3 & 4) All classless societies have been before technology. No classless societies have existed on a large scale.

there have been a number of modern classless societies that have been fairly large scale and only ceased to exist due to outside forces. parts of spain during the civil war, for example.
Free Soviets
14-12-2004, 09:00
Are you by any chance a follower of John Zerzan?

no - he loses me when he says that symbolic though is oppression.

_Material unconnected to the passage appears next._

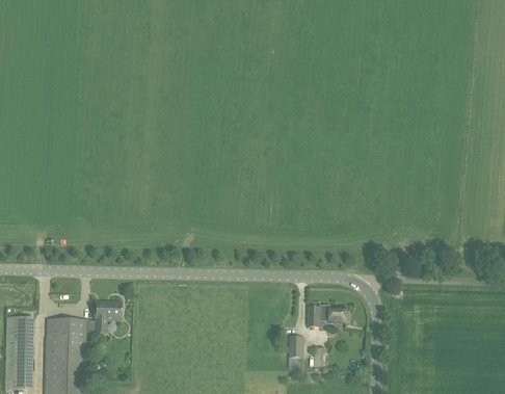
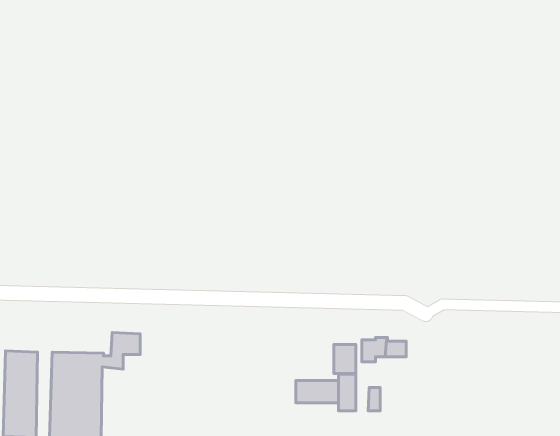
building: none -> [334,344,356,373]
building: none -> [296,380,339,403]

i'm not even a primitivist. i like video games too much. i just happen to have an anthropology minor, and know a thing or two about 'primitive communism'.
Kryozerkia
14-12-2004, 09:06
While income inequality needs to be fixed, there still needs to be unemployed and other types of workers besides fulltime to keep the economy viable. It allows for a boom because jobs are created through increased consumer spending, and the increased consumer spending is because of jobs... But you always need unemployed people because there is a need to replace returing, incompetant and other types of workers.
Soviet Narco State
14-12-2004, 09:12
no - he loses me when he says that symbolic though is oppression.

i'm not even a primitivist. i like video games too much. i just happen to have an anthropology minor, and know a thing or two about 'primitive communism'.

It would be pretty fun to be a naked tribal man eating berrires and living in a cave for a while, but I would miss our hyper modern culture as well. Anyway I hope that trend in anarchy has died out by now, but I don't really have any anarchist friends anymore so I haven't kept up with the latest soup de jour theories.

I thought you were hinting at a primitivist soulution in your earlier posts in which case I would have had to argue with you.
Squi
14-12-2004, 09:24
If we only define class in terms of economics, then classless societies are possible and income/wealth inequality is not essential. I doubt however such a system would be "healthy". Unequal wealth provides incentive for constant change, and allows for something which affects one wealth level to have a minimal impact on other wealth levels - ie if caviar trebles in price then most of an unequal system will be unaffected as they cannot afford caviar in the first place, while a trebling in the price of gasoline will have a minimal impact on the wealthiest classes while culling the weakest from the poorer classes.

An interesting concept, it does bear more serious consideration. Why is biodivirsity good for an ecosystem? IS biological diversity equivalent to economic diversity? Do the advantages of bio-diversity really equate to advantages for economic diversity? I actually think not, despite the appearancs of the first paragraph. The advantage of biodiversity is that it contains multiple redundancies, if one species is affected then other species are availible to pick up the slack and help fill it's functions in the ecological system. Diversity of wealth, however, does not equate to diversity of function, instead a diversity of skills is what is important for a healthy economic system, so that bank-tellers can become store clerks if something kills of the store clerks and coal miners can become silver miners if something kills off the silver miners.